Hal senada disampaikan Ketua Dewan Perwakilan Daerah (DPD) LaNyalla Mahmud Mattalitti.

Dalam pertemuannya dengan Ketua Komisi Pemberantasan Korupsi (KPK) Firli Bahuri, ia menyampaikan DPD sedang menggugat ketentuan ambang batas presiden agar menjadi 0 persen ke MK.

Adapun gugatan terhadap ketentuan Pasal 222 UU Nomor 7/2017 itu dilayangkan dua anggota DPD, Fachrul Razi dan Bustami Zainudin.

"Presidential threshold setinggi itu akan membuka lahirnya calon presiden boneka. Kemudian pasti akan ada kompromi-kompromi politik," kata LaNyalla dalam keterangannya, Selasa (14/12/2021).

Selain itu, LaNyalla menilai ambang batas presiden 20 persen berpotensi menyebabkan konflik yang tajam di masyarakat.

Kemudian, membuat makin sedikit calon pemimpin yang bisa diusung. Padahal, kata LaNyalla, banyak sekali anak-anak bangsa yang bisa maju sebagai pemimpin.

"Tapi karena ada ambang batas itu jadi tidak bisa. Jadi tertutup sudah," katanya.

Firli Bahuri sepakat soal ambang batas pencalonan presiden yang dinilai terlalu tinggi. Namun, kata dia, KPK memandang dari sisi potensi tindak pidana korupsi.

Menurutnya, ambang batas presiden 20 persen berpotensi melahirkan politik transaksional yang menyebabkan korupsi.

"Kalau saya memandangnya begini, di alam demokrasi saat ini dengan presidential threshold 20 persen itu biaya politik menjadi tinggi. Sangat mahal," kata dia.

Dianggap tak sesuai UUD

Berdasarkan hasil riset nasional, Pusat Studi Konstitusi (Pusako) Fakultas Hukum Universitas Andalas merekomendasikan penghapusan ambang batas pencalonan presiden dan kepala daerah.

Direktur Pusako Feri Amsari berpendapat, aturan soal ambang batas pencalonan presiden yang diatur dalam Pasal 222 UU Nomor 7 Tahun 2017 tidak sejalan dengan aturan Pasal 6A Ayat (2) UUD 1945.

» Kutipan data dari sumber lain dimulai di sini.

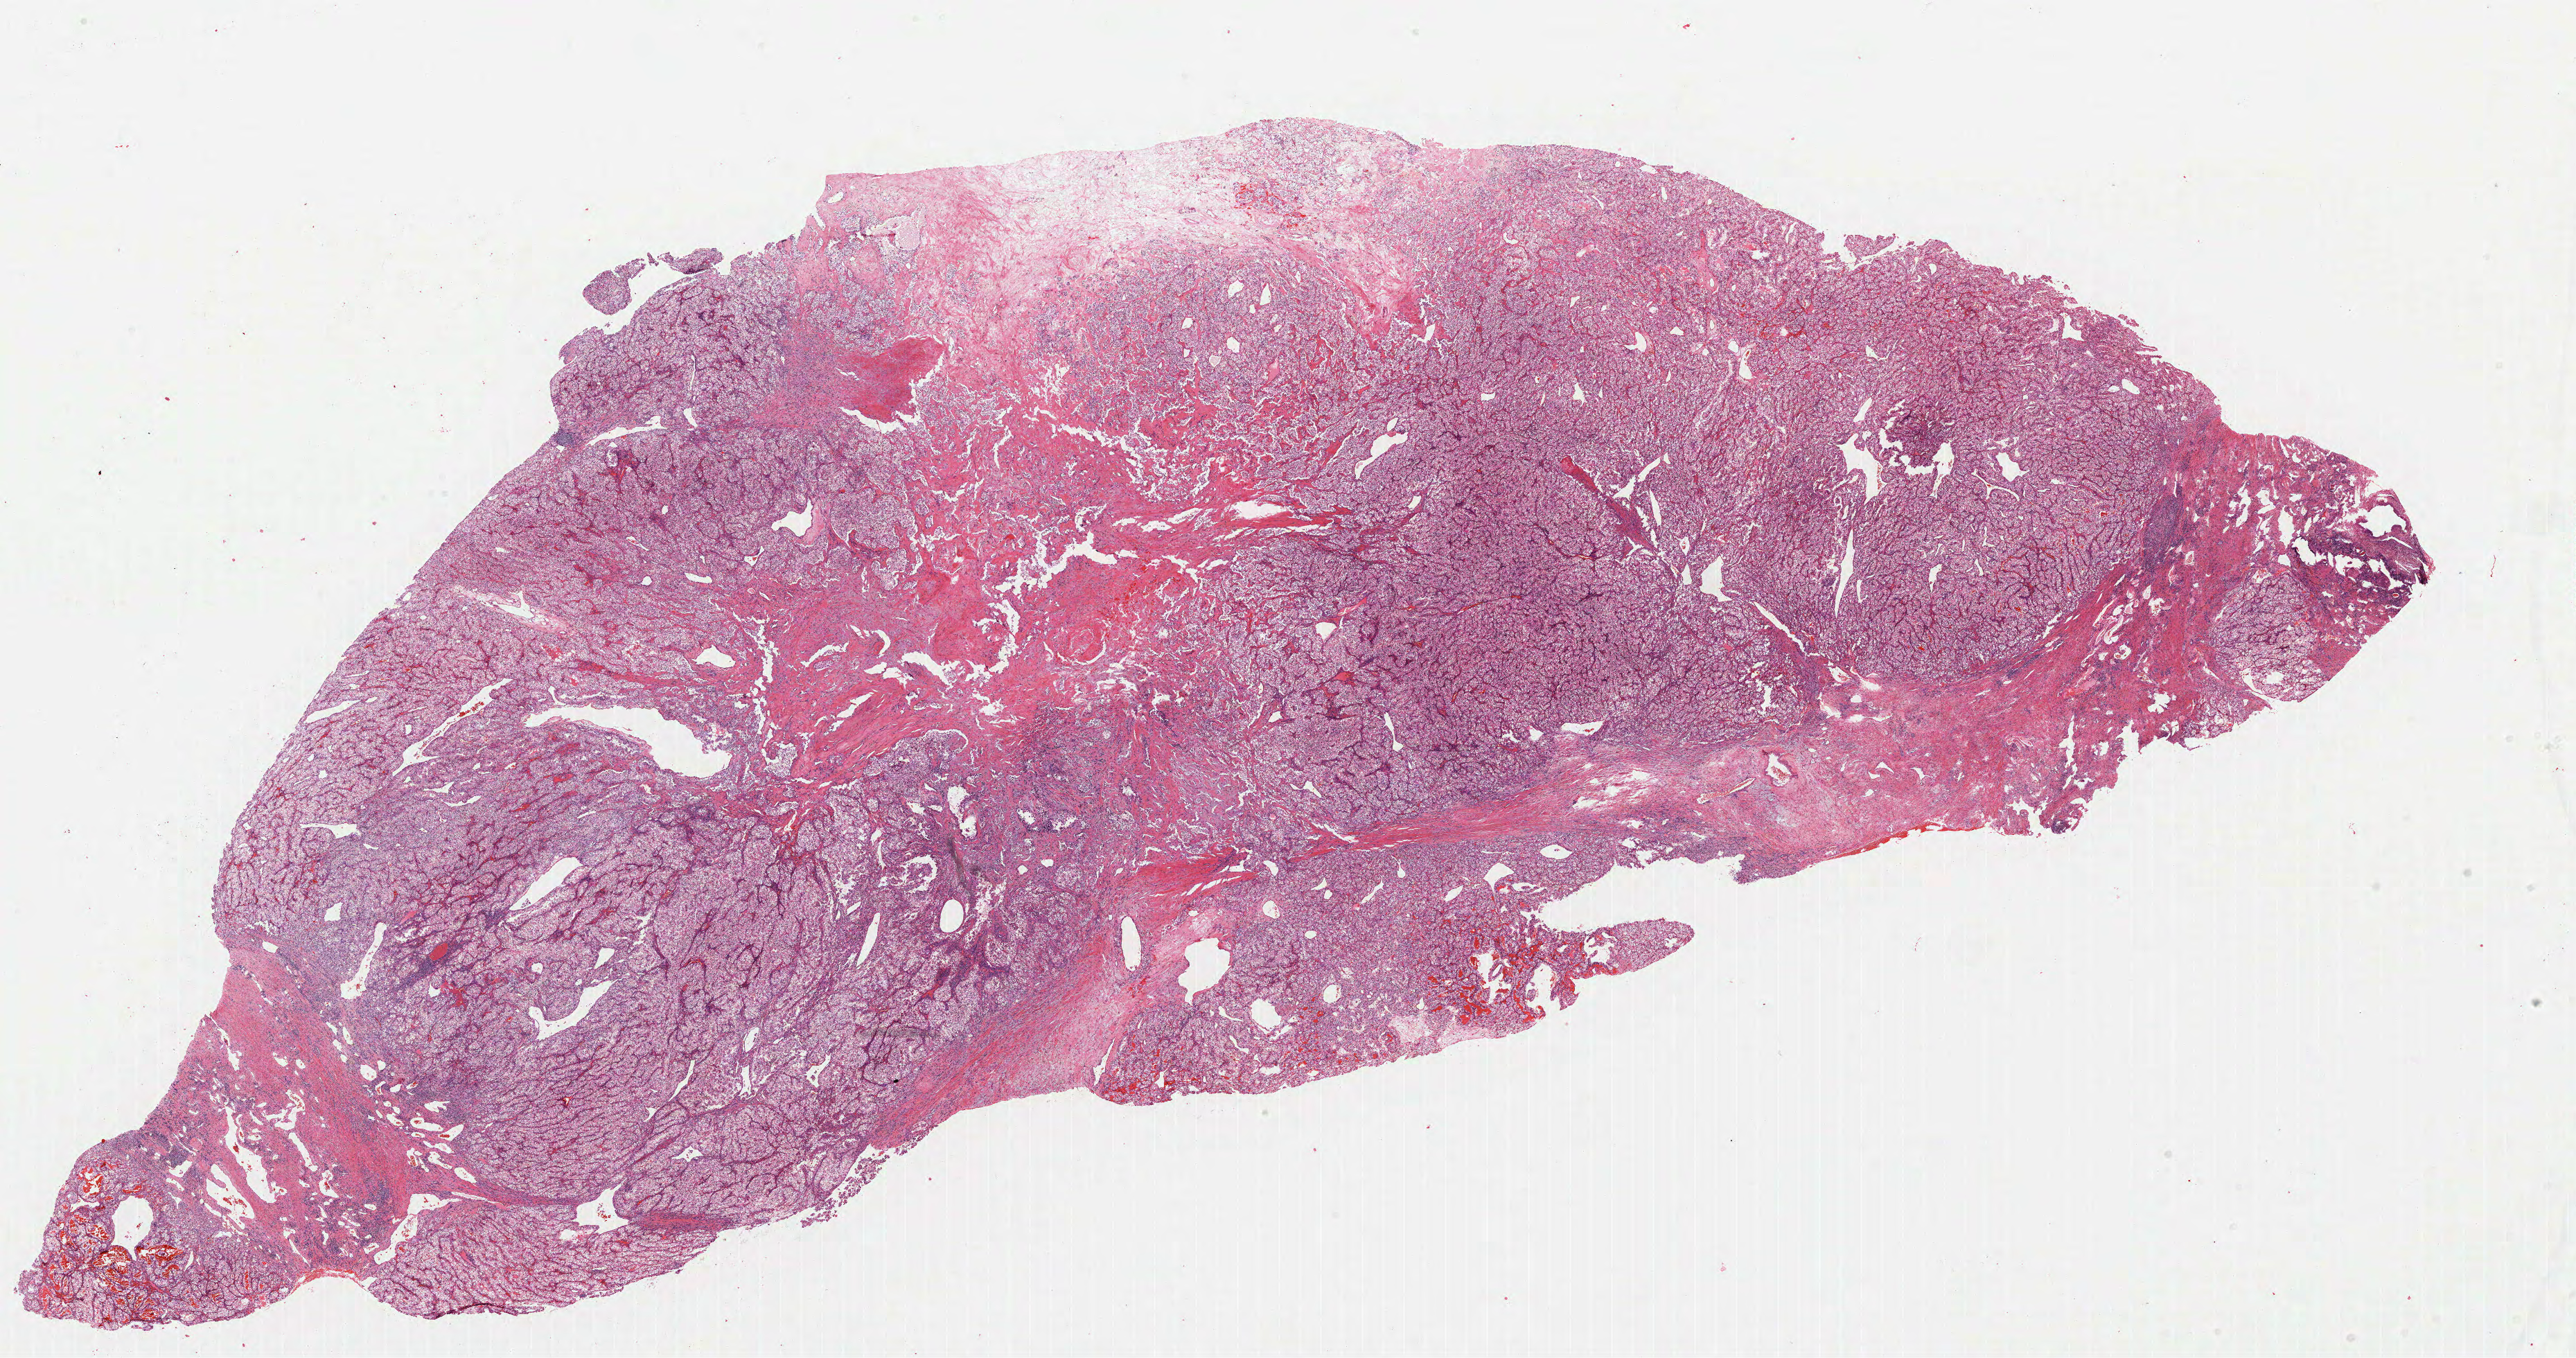
Digitized Hematoxylin and eosin (H&E) stained tissue section (whole slide), whole scanned area (about 30.0 x 15.8 mm) shown as a low-resolution overview, formalin-fixed paraffin-embedded (FFPE) diagnostic section, kidney, primary tumour sample. Male patient; age at initial diagnosis 51 years. Histologic grade: G3 (poorly differentiated).
Pathologic diagnosis: Clear cell adenocarcinoma, NOS. AJCC pathologic stage: I (6th edition). Laterality: left.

"Problemnya dalam Pasal 6A ayat (2) UUD 1945, konstitusi mengatur secara tegas bahwa untuk aturan main pencalonan sudah mereka atur secara jelas. Tidak ada ambang batas pencalonan. Nol. Tidak ada ambang batas," kata Feri dalam diseminasi hasil riset nasional yang disiarkan KPU secara daring, Selasa (14/12/2021).

Pasal 6A Ayat (2) itu berbunyi, pasangan calon presiden dan wakil presiden diusulkan oleh partai politik atau gabungan partai politik peserta pemilihan umum sebelum pelaksanaan pemilihan umum.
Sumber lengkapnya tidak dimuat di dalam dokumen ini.